Mark D. Wolfinger’s book The Rookie’s Guide to Options: The Beginner’s Handbook of Trading Equity Options (W&A Publishing, 2009) is perfect for the investor who is interested in writing covered calls and who might down the road consider some other options strategies. The rookie will still be a rookie after reading this book but, if he heeds Wolfinger’s words, he will not have committed a whole host of costly rookie errors.
Throughout the book Wolfinger describes options as more of a risk management tool than an outsized profit center. None of the “make 1256% in 5 days” hype. With any options strategy, he contends, it’s important to ask three questions: What do you have to gain? What do you have to lose? Can the strategy make a significant difference in the profitability of your investment portfolio? (p. 72) Where possible, he provides metrics to help answer these questions. For instance, a comparison of the Buy-Write Index (BXM) to the S&P Total Return Index (SPTR) shows that in wildly bullish times it’s better to own stocks outright. By contrast, in every year during the 1988-2003 period when the market returned less than 22%, BXM consistently outperformed SPTR. It’s worth noting that in the last five years this relationship has broken down. BXM underperformed in 2004, 2005, and 2006, the last year for which Wolfinger provides data. If my calculations are correct, the BMX outperformed in 2007 and underperformed in 2008. In brief, of late the strategy has been a little dicier to execute profitably.

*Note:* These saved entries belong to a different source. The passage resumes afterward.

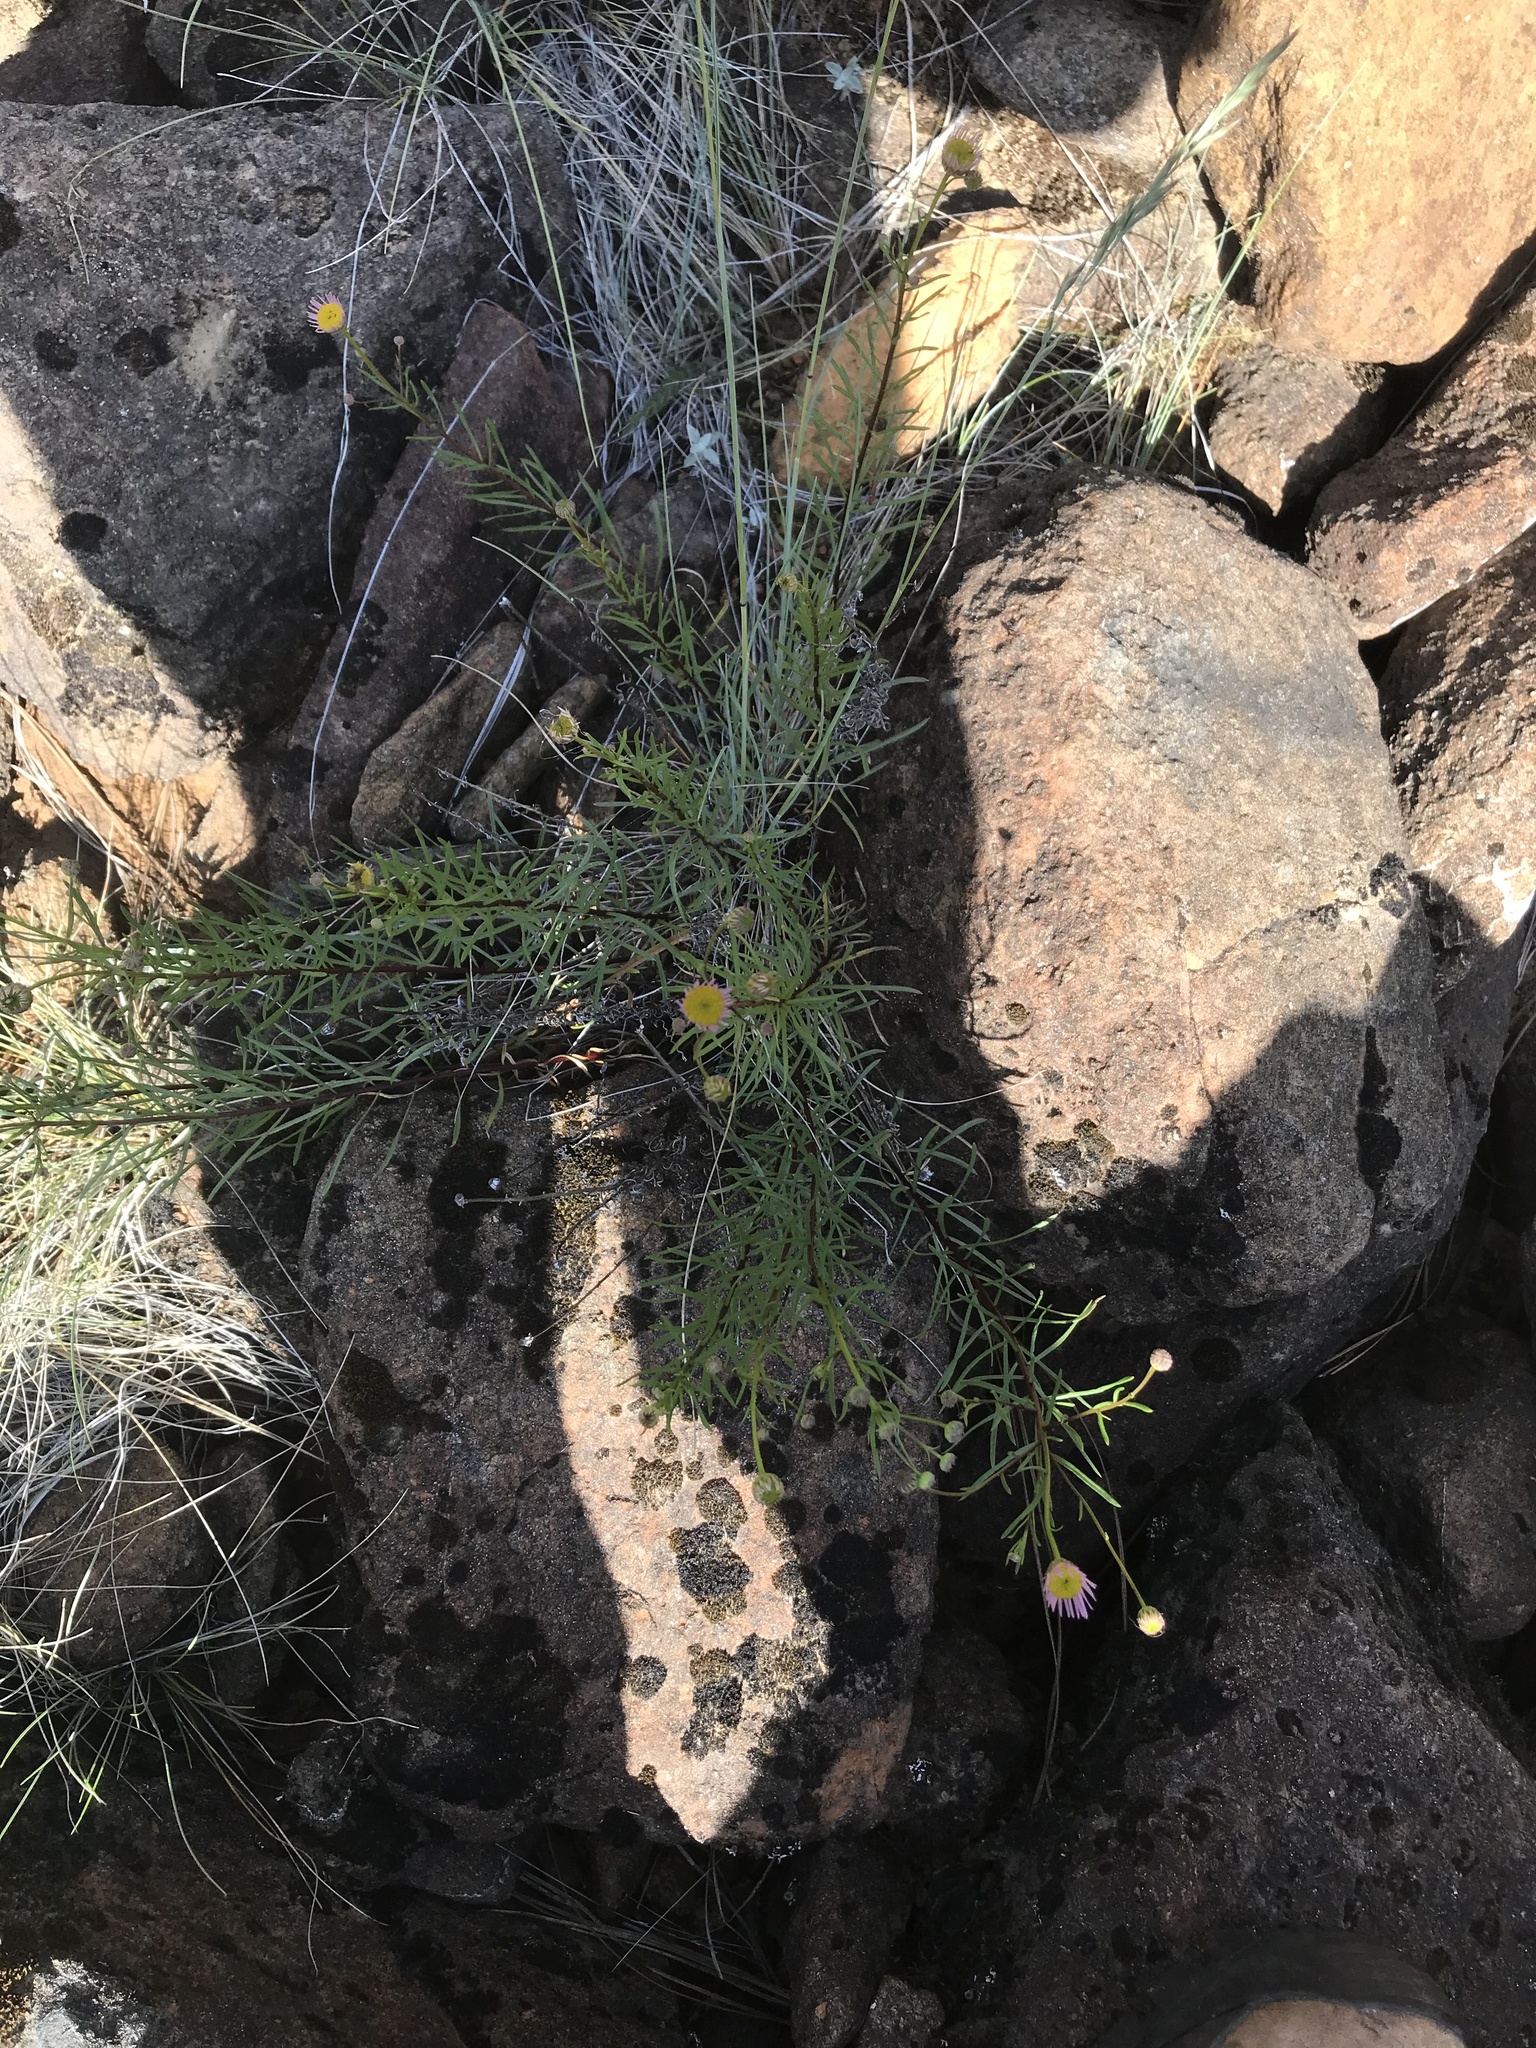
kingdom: Plantae
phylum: Tracheophyta
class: Magnoliopsida
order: Asterales
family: Asteraceae
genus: Erigeron
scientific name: Erigeron foliosus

Wolfinger acknowledges that covered call writing is not the best options strategy and recommends it primarily as a learning tool. Right here he may have given his best advice for the conservative rookie. I, and I assume most other investors, get countless invitations to investment dinners in which one of the most frequently advertised agenda items is “learn to make additional income month after month with covered calls.” The novice who is tempted to succumb but first wants a little more education might, after reading this book, take one step back. In fact, I would suggest that he try paper trading the strategy to gain a free education and to see whether it fits his risk/reward profile. Wolfinger provides all the basics for this education. He takes the rookie through the steps of preparing to trade, making the trade, and managing the trade.
Wolfinger then moves on to collars, which he views as the ultimate portfolio insurance policy. Whether or not one agrees with this thesis, the author serves the novice well by stressing the need to manage downside risk and providing one strategy for doing this. The final basic strategy that he discusses is writing cash-secured puts.
Although there are brief accounts of the Greeks and synthetics and although Wolfinger goes on to describe credit spreads, iron condors, and double diagonals, the strength of the book lies in the earlier chapters. He helps the beginner along with quizzes. On a bonus disc, he supplements the reader’s options education with a 25-question advanced quiz, some links, and articles he has written over the years for SFO magazine.